The musical
Chairs of

How can patients with myeloproliferative neoplasms (MPN) share the same driver mutations but have different disease trajectories?

According to genetic research, the answer lies in dynamic shifts in a person’s genotype that ultimately drive clinical phenotypic changes. “Mutated hematopoietic cells begin to pick up more mutations that give them a clonal selective advantage,” says Dr Michael Savona, Director of Hematologic Malignancies Research and Early Therapy Program at Vanderbilt University Medical Center and founder of CHIVE (Clonal Hematopoiesis and Inflammation in the VasculaturE), a multidisciplinary group at Vanderbilt studying aging-related clonal hematopoiesis of indeterminate potential (CHIP).

As mutated cells pick up more mutations, the disease progresses, says Dr Savona. “When the mutations lead to a dysregulation in how genes are spliced, or an overproliferation or an epigenetic signal that disrupts how genes are transcribed, it changes the balance of the pro- and anti-inflammatory signaling within the bone marrow.” In turn, when bone marrow gets “out of whack,” says Dr Savona, proteins like danger associated molecular patterns (DAMPs) and toll-like receptors (TLR) change immune signaling in the bone marrow, further propagating an inflammatory signal and increasing the risk of developing more mutants.
A good example of musical chairs played by genes is polycythemia vera (PV). PV is a less severe form of MPN that is characterized by a JAK mutation. When PV transforms into myelofibrosis (post-PVMF), certain non-driver somatic mutations appear, causing genetic changes where phenotype is expressed through cytopenias, leukocytosis, and excessive splenomegaly.

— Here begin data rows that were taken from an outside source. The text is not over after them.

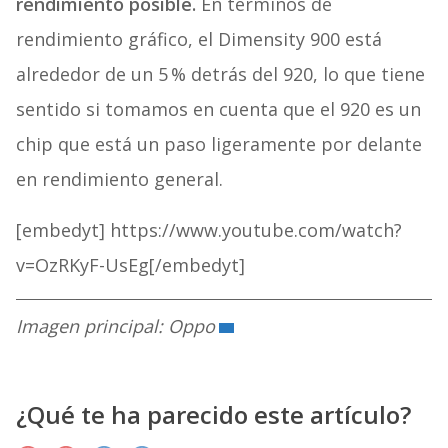
rendimiento posible.
En términos de
rendimiento gráfico, el
Dimensity
900 está
alrededor de un 5 % detrás del 920, lo que tiene
sentido si tomamos en cuenta que el 920 es un
chip que está un paso ligeramente por delante
en rendimiento general.
[embedyt] https://www.youtube.com/watch?
v=OzRKyF-UsEg[/embedyt]
Imagen principal: Oppo
¿Qué te ha parecido este artículo?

The same is true for patients with primary MF. Nearly all present with at least 1 of 3 common driver mutations—JAK2, CALR, or MPL—but as their disease progresses, other mutations and pathways take the driver’s seat, says Dr Aaron Gerds, assistant professor of hematology and medical oncology at the Cleveland Clinic Taussig Cancer Institute.

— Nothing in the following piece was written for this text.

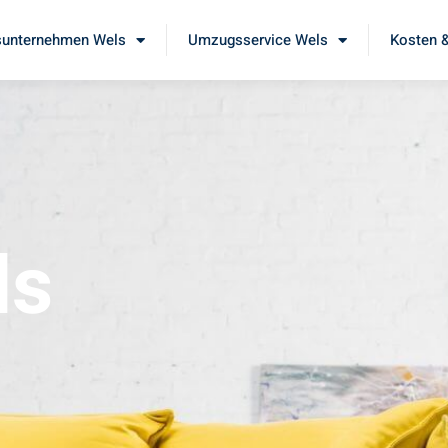
unternehmen Wels
Umzugsservice Wels
Kosten &
ls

“We know that disease can progress and change over time, and that’s often due to other mutations that arrive on the scene in different clones.” He adds, “These second and third mutations are arguably more important than the original ‘driver’ mutation because they are pushing the disease into new phenotypes.”

A good rule of thumb is any time there is a pivot in disease trajectory, order another next generation sequencing (NGS) panel and consult with an MPN subspecialist.

So what does this mean for community hematologists-oncologists? According to Dr Savona, “NGS is standard of care now. These tests can be complex to interpret, so partnering with an MPN specialist can be beneficial to a community hematologist-oncologist, especially when a new mutation may suggest a change in therapeutic approach.” By identifying the ever-changing musical chairs of mutations, researchers are starting to answer questions like: Which mutations signal transformation to leukemia? What are the germline mutations that put one at risk for MF? Which mutations are associated with early disease progression?
“We’re starting to link different genotypes with the actual disease course of an individual,” says Dr Gerds. “It is really exciting and important that it’s becoming therapeutically-based now, and not just about prognosis or something of interest to discuss with a patient.”

Studies that target some of these mutations in MPNs are ongoing, and as treatment options have expanded, community hematologists-oncologists are starting to customize treatment to different phenotypes. “As time goes on,” says Dr Gerds, “understanding these mutations is only going to become more important.”